Bei der ersten Runde der Parlamentswahlen in Frankreich dürfte das Bündnis zwischen Präsident Macron und dem Bündnis um den Linkspolitiker Melanson gleichauf sein. Im zweiten Wahlgang wird jedoch ein klarer Sieg von Macron erwartet.
Nach der ersten Runde der Parlamentswahlen in Frankreich ist es zu einer Auseinandersetzung zwischen dem zentralen Lager von Präsident Emanuel Macron und der Linkskoalition des Oppositionspolitikers Jean-Luc Mélenchon gekommen. Nach ersten Prognosen kamen beide Wahlbündnisse auf etwa 25 bis 26 Prozent der Stimmen.
Beide Lager sehen sich als Gewinner
Die französische Premierministerin Elizabeth Bourne sagt, dass linke Gegner des Macron-Center-Bündnisses nach der ersten Runde der Parlamentswahlen keine Chance haben. „Wir sind die einzige politische Kraft, die eine Mehrheit in der Nationalversammlung gewinnen kann“, sagte Bourne in einer ersten Erklärung. Gleichzeitig warnte er indirekt vor einem weiteren Erstarken der Linken. “Wir können das Risiko der Instabilität nicht eingehen”, sagte er. Das mittlere Bündnis hingegen bedeutet Glaubwürdigkeit.
Der Führer der Linken, Mélenchon, sah das anders. In einer ersten Reaktion sprach er von Macrons klarer Niederlage im ersten Wahlgang. “Die Wahrheit ist, dass die Präsidentenpartei in der ersten Runde verliert und verliert.” Er hofft nun, dass auch die Franzosen Macrons Politik im zweiten Wahlgang am kommenden Sonntag ablehnen werden.
Macron führt wohl im zweiten Wahlgang
Dies gilt jedoch als sehr unwahrscheinlich, denn Beobachter gehen fest davon aus, dass Macron und sein liberales Bündnis die Sitzverteilung im zweiten Wahlgang klar für sich entscheiden werden. Prognosen zufolge könnte das Macron-Lager dann etwa 255 bis 310 der 577 Sitze in der Nationalversammlung erhalten. Linke sehen die Prognosen nur bei 150 bis 210 Sitzen.

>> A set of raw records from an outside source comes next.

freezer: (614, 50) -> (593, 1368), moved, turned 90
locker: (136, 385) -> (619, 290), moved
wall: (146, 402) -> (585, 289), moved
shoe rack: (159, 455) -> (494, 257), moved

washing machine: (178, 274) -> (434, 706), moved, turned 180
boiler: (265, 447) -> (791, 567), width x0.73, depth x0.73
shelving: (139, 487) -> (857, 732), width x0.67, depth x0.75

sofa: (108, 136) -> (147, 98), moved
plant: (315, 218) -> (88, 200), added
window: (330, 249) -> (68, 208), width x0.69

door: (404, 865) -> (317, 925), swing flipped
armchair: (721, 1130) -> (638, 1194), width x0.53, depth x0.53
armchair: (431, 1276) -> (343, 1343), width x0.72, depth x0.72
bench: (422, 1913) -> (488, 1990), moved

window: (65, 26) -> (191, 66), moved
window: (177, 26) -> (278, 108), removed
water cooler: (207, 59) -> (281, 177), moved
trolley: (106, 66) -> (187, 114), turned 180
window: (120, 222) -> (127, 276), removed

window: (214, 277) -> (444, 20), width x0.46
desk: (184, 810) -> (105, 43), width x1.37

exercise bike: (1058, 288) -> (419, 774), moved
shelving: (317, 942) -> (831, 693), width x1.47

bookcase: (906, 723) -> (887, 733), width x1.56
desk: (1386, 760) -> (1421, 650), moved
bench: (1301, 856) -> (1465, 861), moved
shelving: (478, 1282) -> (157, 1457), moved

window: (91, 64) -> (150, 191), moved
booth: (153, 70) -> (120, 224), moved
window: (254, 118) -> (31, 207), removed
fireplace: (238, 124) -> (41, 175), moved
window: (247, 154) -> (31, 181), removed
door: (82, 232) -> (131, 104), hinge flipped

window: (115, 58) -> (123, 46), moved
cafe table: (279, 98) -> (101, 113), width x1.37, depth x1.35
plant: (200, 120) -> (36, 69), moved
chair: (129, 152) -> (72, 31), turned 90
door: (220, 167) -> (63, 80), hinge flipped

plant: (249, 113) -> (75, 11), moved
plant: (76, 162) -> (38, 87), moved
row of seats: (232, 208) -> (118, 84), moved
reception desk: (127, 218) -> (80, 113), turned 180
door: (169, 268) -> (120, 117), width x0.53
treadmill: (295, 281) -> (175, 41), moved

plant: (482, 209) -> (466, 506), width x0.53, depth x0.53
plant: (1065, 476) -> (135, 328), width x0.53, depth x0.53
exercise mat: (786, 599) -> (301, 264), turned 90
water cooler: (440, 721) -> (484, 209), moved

Die Unterschiede zwischen Stimmenanteil und Sitzverteilung lassen sich durch das komplizierte Wahlsystem erklären. Am Ende zählen nur die Stimmen des Siegers im jeweiligen Wahlkreis.
Erste Runde der Parlamentswahlen in Frankreich – ein weiterer Sargnagel für Präsident Macron
Friederike Hofmann, ARD Paris, Tagesausgaben 23.15 Uhr, 13. Juni 2022
Die überwiegende Mehrheit ist noch unsicher
Für Macron stellt sich bei den Parlamentswahlen die Frage, ob er seine Pläne in seiner zweiten Amtszeit umsetzen kann. Das könnte trotz Wahlsieg schwierig werden, denn noch ist unklar, ob er am kommenden Sonntag die absolute Mehrheit erreichen kann. Gelingt Macron dies nicht, wird es ihm deutlich schwerer fallen, die geplanten Reformen voranzutreiben, insbesondere bei den Renten. Er müsste dann ein größeres Bündnis bilden, was seinen Handlungsspielraum einschränken würde. Ein Minderheitskabinett oder eine Koalitionsregierung gilt als unwahrscheinlich.
Geringer Besuch
Die Wahlbeteiligung war in diesem Jahr extrem niedrig. Laut einer Umfrage hat nur jeder Zweite im ersten Durchgang der Parlamentswahlen gewählt. Nach Schätzungen des renommierten Instituts Ipsos-Sopra Steria lag die Wahlbeteiligung nachts bei 47,7 Prozent. Das wäre etwas weniger als bei den vorangegangenen Wahlen 2017, als nur 48,7 Prozent der registrierten Wähler ihre Stimme abgegeben hatten.